SEC Weighs Letting Public Companies Report Earnings Twice a Year
- Andrej Botka
- 5 часов назад
- 1 мин. чтения

The Securities and Exchange Commission is developing a rule that would allow publicly traded companies to issue financial results two times annually instead of the current four, people briefed on the matter said. The change, if proposed, would move through a public-comment period and a commission vote before taking effect.
Corporate leaders have long complained that the quarterly reporting cycle demands significant legal, accounting and management attention, and they argue the pace raises costs and short-term pressures. Executives and bankers say a twice-yearly timetable could make it less onerous to remain listed, and might encourage some private firms to seek public markets sooner.
The idea has found backers in Washington. The SEC chair, Paul Atkins, and the White House under President Trump have expressed sympathy for loosening the schedule, officials and advisers report. Regulators have already begun talking with stock exchanges about potential steps, though any formal proposal could still be weeks away and is unlikely to move quickly.

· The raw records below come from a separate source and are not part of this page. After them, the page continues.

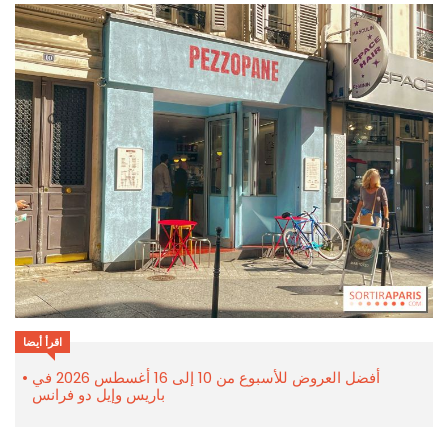
اقرأ أيضا
أفضل العروض للأسبوع من 10 إلى 16 أغسطس 2026 في
باريس وإيل دو فرانس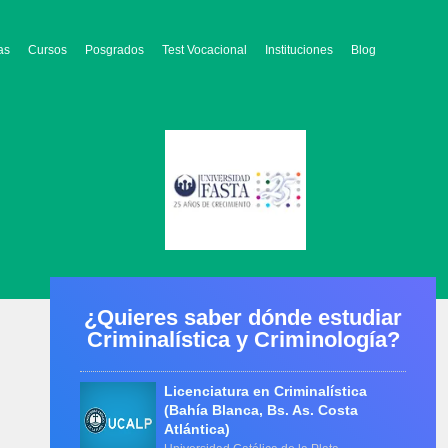
as
Cursos
Posgrados
Test Vocacional
Instituciones
Blog
¿Quieres saber dónde estudiar
Criminalística y Criminología?
Licenciatura en Criminalística
(Bahía Blanca, Bs. As. Costa
Atlántica)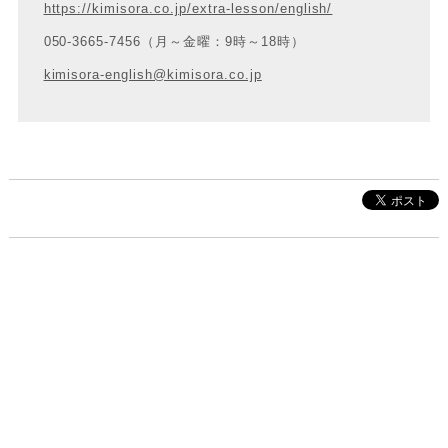
https://kimisora.co.jp/extra-lesson/english/
050-3665-7456（月～金曜：9時～18時）
kimisora-english@kimisora.co.jp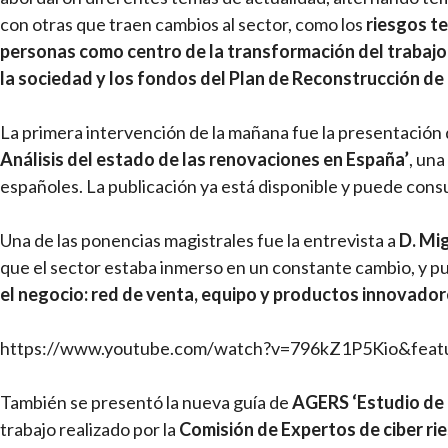
con otras que traen cambios al sector, como los
riesgos te
personas como centro de la transformación del trabajo,
la sociedad y los fondos del Plan de Reconstrucción de
La primera intervención de la mañana fue la presentación 
Análisis del estado de las renovaciones en España’
, un
españoles. La publicación ya está disponible y puede cons
Una de las ponencias magistrales fue la entrevista a
D. Mig
que el sector estaba inmerso en un constante cambio, y p
el negocio: red de venta, equipo y productos innovador
https://www.youtube.com/watch?v=796kZ1P5Kio&feat
También se presentó la nueva guía de
AGERS ‘Estudio de p
trabajo realizado por la
Comisión de Expertos de ciber ri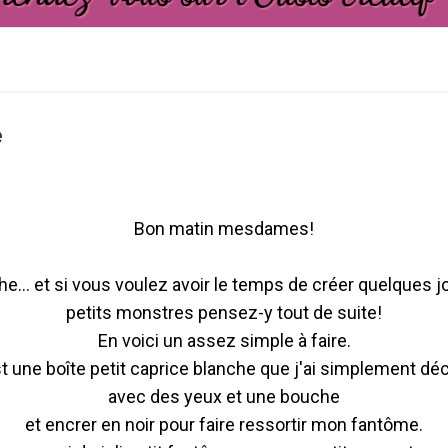
e
Bon matin mesdames!
... et si vous voulez avoir le temps de créer quelques j
petits monstres pensez-y tout de suite!
En voici un assez simple à faire.
t une boîte petit caprice blanche que j'ai simplement dé
avec des yeux et une bouche
et encrer en noir pour faire ressortir mon fantôme.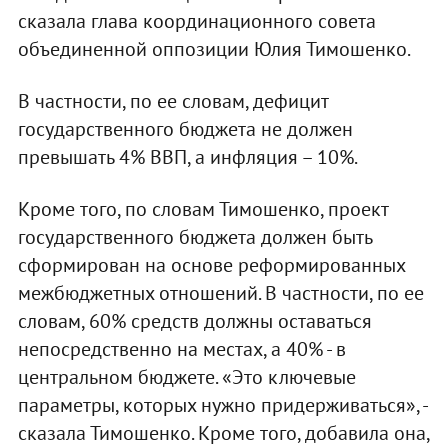
сказала глава координационного совета
объединенной оппозиции Юлия Тимошенко.
В частности, по ее словам, дефицит
государственного бюджета не должен
превышать 4% ВВП, а инфляция – 10%.
Кроме того, по словам Тимошенко, проект
государственного бюджета должен быть
сформирован на основе реформированных
межбюджетных отношений. В частности, по ее
словам, 60% средств должны оставаться
непосредственно на местах, а 40% - в
центральном бюджете. «Это ключевые
параметры, которых нужно придерживаться», -
сказала Тимошенко. Кроме того, добавила она,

Advocates say the shift could let companies focus on long-term strategy. Critics warn that less frequent filings might reduce the flow of information for investors and short-circuit market discipline. A corporate governance scholar said regulators will need to weigh transparency against compliance costs.
There is international experience to consider: roughly ten years ago the EU and the U.K. dropped mandatory four-times-a-year reporting in favor of twice-yearly disclosures, yet a substantial number of firms there still publish quarterly updates by choice.